フジテレビなどで放送された恋愛リアリティー番組「テラスハウス」に出演したプロレスラーの木村花さんが、SNSで誹謗中傷を受け2020年5月に亡くなったことをめぐり、母響子さんが12月6日、フジテレビと制作会社に対して、慰謝料など約1億4219万円の損害賠償を求めて東京地裁に提訴した。
この日、会見を開いた母響子さんは「裁判は避けたいという思いがあったが、やむを得ず致し方なく、提訴することになりました。2年半以上、一度も私は真摯な対応をしてもらうことができませんでした。若い人たちがやりがいや夢を搾取されるようなことは、これ以上起きて欲しくない」と話した。
●「コスチューム事件」で花さんに誹謗中傷が殺到
訴状によると、木村花さんはフジテレビと制作会社が共同制作していた『TERRACE HOUSE TOKYO 2019-2020』に出演。2019年9月2日、テラスハウスに入居し番組出演を始めた。次第に花さんの印象が悪化するような編集がされるようになり、2019年11月ごろから番組での言動についてSNSで誹謗中傷が始まった。
そんな中、2020年1月21日、花さんが女子プロレスの試合で着用している大切なコスチュームを洗濯機に置いたまま外出したところ、他の出演者が洗濯してしまい、コスチュームが縮んでしまう出来事が起こった。
これは後に第38話で「コスチューム事件」として編集され、Netflixでは3月31日、地上波ではフジテレビで5月19日に配信・放送された。第38話の後半では、花さんが他の出演者に激怒する様子が映され、花さんにさらなる誹謗中傷が殺到するようになった。
花さんはNetflixの放映後、リストカットをおこない、SNSで公開したり番組スタッフに連絡したりした。フジテレビでの放送後、誹謗中傷はさらに激化。2020年5月23日に自殺した。
原告側は、花さんが2019年8月にフジテレビと制作会社との間で結んだ出演契約(同意書兼誓約書)は、撮影方針など全てフジテレビらの指示・決定に従い、途中リタイアしないことを誓約するものである一方、違反して放送や配信が中止となった場合には巨額の賠償が予定されていることなどから、「直接の契約関係にあり、安全配慮義務を負っている」と指摘。
出演契約締結後や花さんがリストカットした後に、撮影や編集、配信等について出演者に十分な配慮をする義務、出演者への誹謗中傷に対処する義務などに違反しており、それにより花さんが精神疾患を発症し自殺に至ったことから、損害賠償責任を負うと主張している。
●母響子さん「出演者を人として扱って」
訴状では、リアリティ番組の特徴と危険性や出演者の圧倒的に弱い立場について、以下のようにまとめている。

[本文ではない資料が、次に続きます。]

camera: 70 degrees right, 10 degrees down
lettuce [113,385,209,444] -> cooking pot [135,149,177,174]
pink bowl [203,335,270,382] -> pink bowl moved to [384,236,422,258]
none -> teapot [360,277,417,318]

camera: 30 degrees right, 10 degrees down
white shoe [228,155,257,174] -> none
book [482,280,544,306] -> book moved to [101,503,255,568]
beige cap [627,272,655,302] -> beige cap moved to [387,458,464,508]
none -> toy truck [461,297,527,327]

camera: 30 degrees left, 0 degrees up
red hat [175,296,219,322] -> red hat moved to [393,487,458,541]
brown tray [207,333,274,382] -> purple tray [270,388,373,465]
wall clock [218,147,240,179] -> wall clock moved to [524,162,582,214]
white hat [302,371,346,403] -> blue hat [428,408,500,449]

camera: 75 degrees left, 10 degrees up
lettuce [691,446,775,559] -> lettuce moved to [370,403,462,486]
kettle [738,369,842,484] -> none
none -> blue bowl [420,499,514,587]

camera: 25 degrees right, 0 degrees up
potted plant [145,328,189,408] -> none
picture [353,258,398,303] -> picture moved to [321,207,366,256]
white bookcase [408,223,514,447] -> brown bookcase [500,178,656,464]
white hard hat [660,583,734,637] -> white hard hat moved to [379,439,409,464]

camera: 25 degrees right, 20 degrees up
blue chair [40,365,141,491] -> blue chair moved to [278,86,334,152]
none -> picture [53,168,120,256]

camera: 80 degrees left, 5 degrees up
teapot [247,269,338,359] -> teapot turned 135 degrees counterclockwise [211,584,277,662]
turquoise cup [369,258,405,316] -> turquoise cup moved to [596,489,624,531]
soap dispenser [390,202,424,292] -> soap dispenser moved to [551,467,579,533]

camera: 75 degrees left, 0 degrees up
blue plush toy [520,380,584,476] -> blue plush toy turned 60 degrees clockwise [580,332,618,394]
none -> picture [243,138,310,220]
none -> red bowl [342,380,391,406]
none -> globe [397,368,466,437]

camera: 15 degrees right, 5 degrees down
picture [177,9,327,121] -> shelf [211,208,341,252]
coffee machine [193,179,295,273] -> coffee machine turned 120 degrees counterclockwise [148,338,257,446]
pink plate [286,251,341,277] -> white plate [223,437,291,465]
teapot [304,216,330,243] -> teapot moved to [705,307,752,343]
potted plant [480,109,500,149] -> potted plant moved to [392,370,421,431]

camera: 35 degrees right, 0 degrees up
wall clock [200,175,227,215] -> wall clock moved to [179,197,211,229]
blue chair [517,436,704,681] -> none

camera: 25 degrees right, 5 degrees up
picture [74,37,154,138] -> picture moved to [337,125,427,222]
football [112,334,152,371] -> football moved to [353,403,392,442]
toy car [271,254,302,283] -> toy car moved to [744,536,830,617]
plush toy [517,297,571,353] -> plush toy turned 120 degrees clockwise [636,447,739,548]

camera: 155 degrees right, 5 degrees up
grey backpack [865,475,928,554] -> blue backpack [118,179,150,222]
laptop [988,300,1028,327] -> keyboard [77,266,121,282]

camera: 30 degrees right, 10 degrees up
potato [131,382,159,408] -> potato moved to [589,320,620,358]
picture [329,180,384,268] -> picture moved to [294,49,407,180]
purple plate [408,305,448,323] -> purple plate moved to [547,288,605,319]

「演出や指示、編集で制作された番組は出演者のリアルと乖離しているにもかかわらず、フジテレビと制作会社はその説明を怠り、むしろリアルであることを積極的に宣伝し、出演者が標的になりやすい構造をつくってきた。 さらに、番組構成としてスタジオトーク等による辛辣な評価等が出演者に加えられ、その視聴者の反応が出演者自身に向けられて炎上が誘発される構造があり、加えて本件番組は開始当初からSNSによるリアクションの対象となっており、制作サイドはむしろSNSを活用して、炎上を誘発してきた。 その結果、まだ若い出演者が深刻な誹謗中傷にさらされるリスクを番組は恒常的に生み出していたと言える。 そのような出演者に対する危険を有する番組であるが、出演者は同意書兼誓約書によって、出演者が演出等の指示に従うことを義務付けられ、契約関係からの離脱の自由は認められず、損害賠償の予定等によってフジテレビらによる指示等に拒否することは困難である」
代理人弁護士によると、フジテレビ側は番組の未編集動画があると認めつつ、未だ開示していないという。代理人の平井康太弁護士は「(番組は)編集されて放送されているので、実際にはどういうやりとりがあったのかを明らかにしたい。不誠実な対応だと感じている」と話した。
母響子さんは「作る側の責任として、視聴者が求めるからなんでも作っていいわけではないと思う。出演者を見て人として扱っていただきたい」と訴えた。
●フジテレビ「コメントは控える」
フジテレビは取材に「訴状が正式に届いていないので、コメントは控えさせていただきます」、制作会社は「訴状が届いていないので、届きましたら対応したい」とコメントした。